Well, we knew that the Grand Prix of Long Beach wouldn’t be able to top one of the best races in years — the PPG 375 at Texas two Sundays ago — but it was still quite an exciting race. Andretti Autosport’s Kyle Kirkwood captured the first win of his NTT IndyCar Series career in just his 20th career start, leading 53 of the 85 laps.
After a tumultuous rookie season at A.J. Foyt Racing, Kirkwood began his maiden campaign at Andretti Autosport this year, finishing 15th and 27th in the season’s first two races before Sunday’s victory in Long Beach, California.
Castroneves’ early troubles
After the green flag flew, a caution followed before the drivers were able to complete half a lap. After most of the field had made its way through Turns 1, 2 and 3, Meyer Shank Racing’s Helio Castroneves hit the wall after a mistake in Turn 1. It seemed that Castroneves used too much curb while he was going through the turn, causing him to lose control and slam the wall.

************

→ **What you will do**:
Decide whether each statement agrees with the Long Beach race report, answering yes or no and quoting the words of the report that settle it.
1. Kirkwood led more than half of the laps in the Long Beach race.
2. Kirkwood spent his rookie season at Andretti Autosport.
3. The first caution came only after the field had completed several laps.

************

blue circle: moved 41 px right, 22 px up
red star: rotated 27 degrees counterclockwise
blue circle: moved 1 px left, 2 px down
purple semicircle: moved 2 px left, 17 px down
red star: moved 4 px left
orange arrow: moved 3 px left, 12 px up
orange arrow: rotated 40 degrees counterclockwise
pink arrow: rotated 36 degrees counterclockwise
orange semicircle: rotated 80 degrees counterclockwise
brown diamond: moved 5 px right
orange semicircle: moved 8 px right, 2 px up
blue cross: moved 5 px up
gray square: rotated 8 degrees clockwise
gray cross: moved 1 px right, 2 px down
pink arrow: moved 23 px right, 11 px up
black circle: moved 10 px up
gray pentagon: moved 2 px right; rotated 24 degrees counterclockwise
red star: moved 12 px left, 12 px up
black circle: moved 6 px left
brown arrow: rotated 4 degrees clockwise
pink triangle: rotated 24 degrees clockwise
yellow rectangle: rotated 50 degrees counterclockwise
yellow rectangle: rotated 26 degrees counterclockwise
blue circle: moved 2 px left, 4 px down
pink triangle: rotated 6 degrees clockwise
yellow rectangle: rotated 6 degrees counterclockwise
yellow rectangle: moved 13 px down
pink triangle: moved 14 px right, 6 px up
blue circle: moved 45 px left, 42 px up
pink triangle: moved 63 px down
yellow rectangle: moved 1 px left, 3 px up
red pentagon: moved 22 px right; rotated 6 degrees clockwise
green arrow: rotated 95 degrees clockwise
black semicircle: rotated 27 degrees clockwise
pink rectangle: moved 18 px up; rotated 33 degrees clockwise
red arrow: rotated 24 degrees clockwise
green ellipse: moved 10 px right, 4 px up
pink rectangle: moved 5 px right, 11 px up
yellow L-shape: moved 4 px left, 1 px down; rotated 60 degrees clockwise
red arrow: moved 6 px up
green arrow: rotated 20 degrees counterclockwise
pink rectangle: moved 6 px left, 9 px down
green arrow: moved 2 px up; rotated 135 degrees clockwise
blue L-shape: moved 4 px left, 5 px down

************

→ **Solution for this exercise**:
1. Yes: "leading 53 of the 85 laps."
2. No: "After a tumultuous rookie season at A.J. Foyt Racing, Kirkwood began his maiden campaign at Andretti Autosport this year."
3. No: "a caution followed before the drivers were able to complete half a lap."